Saturday, 9 March 2013

Challenge, focus, creative solution, completion

At the moment, I'm sitting at my desk, looking at a little cartoon.

It's one I drew myself. Not that I'm making any claims to being a cartoonist, or for that matter a visual artist of any kind. But sometimes, I quite like to draw stuff.

The cartoon is split into four separate panes:

1. The challenge
2. The focus
3. The creative solution
4. The completion.

I didn't make up the titles. Many years ago I attended a problem-solving workshop as part of my job, and these were the titles of the four sessions which described the four stages of problem-solving.

I didn't love this workshop. To be honest, anything that involves me sitting down while other people stand up and go blah blah blah is not something that I love. So, during the first session, the challenge session, I began to draw. Vaguely aware of what the presenter was droning on about, I began to draw my own little challenge. It's a golfer, standing on the edge of a cliff, about to hit a golf ball. The flag is located on a small island, a tiny stack poking at from the water quite a distance away.

Once I had this picture drawn, I had figured out a strategy that would allow me to survive the rest of the workshop. I would draw a little cartoon to illustrate each part of the problem solving strategy my golfer would use to solve the problem of getting the ball into the hole. I'm not going to tell you what that was (maybe I'll scan the pics and put them up for a subsequent post if people are interested) but I can tell you it did involve a rather helpful whale.

These cartoons really struck a chord with me when I noticed them recently, because in some ways they encapsulates the important aspects of writing to me. Most of my stories involve a character facing a problem (the challenge), taking the time to comprehend what that problem involves (the focus), finding a way to solve the problem (the creative solution) and finally enjoying the satisfaction of a problem solved (the completion).

It's more than just the characters. It's also about the way I go about writing a story. It's like I give myself a problem and then try to figure out the best way to solve it. And I can't always rely on helpful whales to come to my assistance. But that's where I frequently get the most enjoyment from the whole writing process.

Have a great week, and hope you find solutions to all your problems.


  1. I can relate to this. Writing for me has never been about storytelling. I’ve never been much of a storyteller to be honest; I’m not even one for telling jokes (I can never remember more than two or three). But I like solving problems, working things out on a page. That I use fictional characters as proxies is just a matter of convenience, a way of simplifying the problem and distancing myself from it. The first book I wrote was at a time when my life was in crisis and a year after I wrote it everything in my life had changed, absolutely everything. The question I sat down to answer—although I’m quite sure I never expressed it as succinctly as this—was: Where will I be in twenty years?
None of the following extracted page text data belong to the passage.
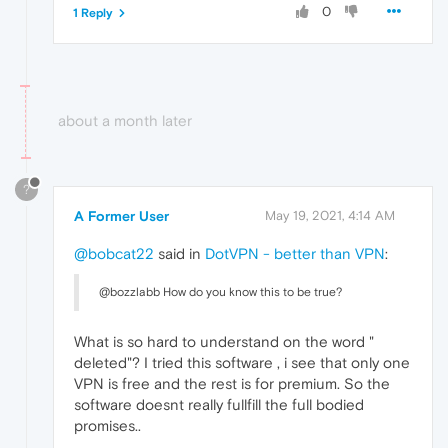
0
1 Reply
about a month later
?
A Former User
May 19, 2021, 4:14 AM
@bobcat22
said in
DotVPN - better than VPN
:
@bozzlabb How do you know this to be true?
What is so hard to understand on the word "
deleted"? I tried this software , i see that only one
VPN is free and the rest is for premium. So the
software doesnt really fullfill the full bodied
promises..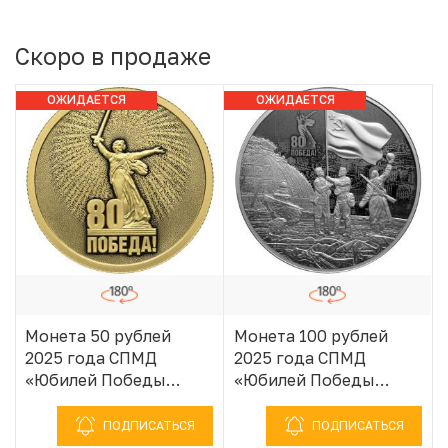
Скоро в продаже
ОЖИДАЕТСЯ
ОЖИДАЕТСЯ
ПОСТУПЛЕНИЕ
ПОСТУПЛЕНИЕ
Монета 50 рублей
Монета 100 рублей
2025 года СПМД
2025 года СПМД
«Юбилей Победы
«Юбилей Победы
Советского народа в
Советского народа в
Великой
Великой
ПОДПИСАТЬСЯ
ПОДПИСАТЬСЯ
Отечественной войне
Отечественной войне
Well, it’s now twenty years since I wrote that book and my life couldn’t be further from Jonathan’s but then Jonathan was never really me, he was a caricature, a worst case scenario whose life only got worse but that’s how I was feeling at the time. I got to live out the bleakest of futures on the page and leave real life to take care of itself. But, as one astute reviewer pointed out, Jonathan is not me; the character of Truth is every bit as much me. Jonathan has very little sense of humour, but even when things have been at their bleakest I’ve never lost mine; if anything it’s been my salvation.

    I also went through a phase of drawing cartoons even though I can’t draw to save myself. I managed this wee doodle that just stood there and I got to think up new and interesting things to put in his think bubble. A bit like David Lynch with his Angriest Dog in the World cartoons.

    1. Hi Jim,

      Sometimes I feel my life is pretty far away from Jonathan too - now that sounds a bit odd.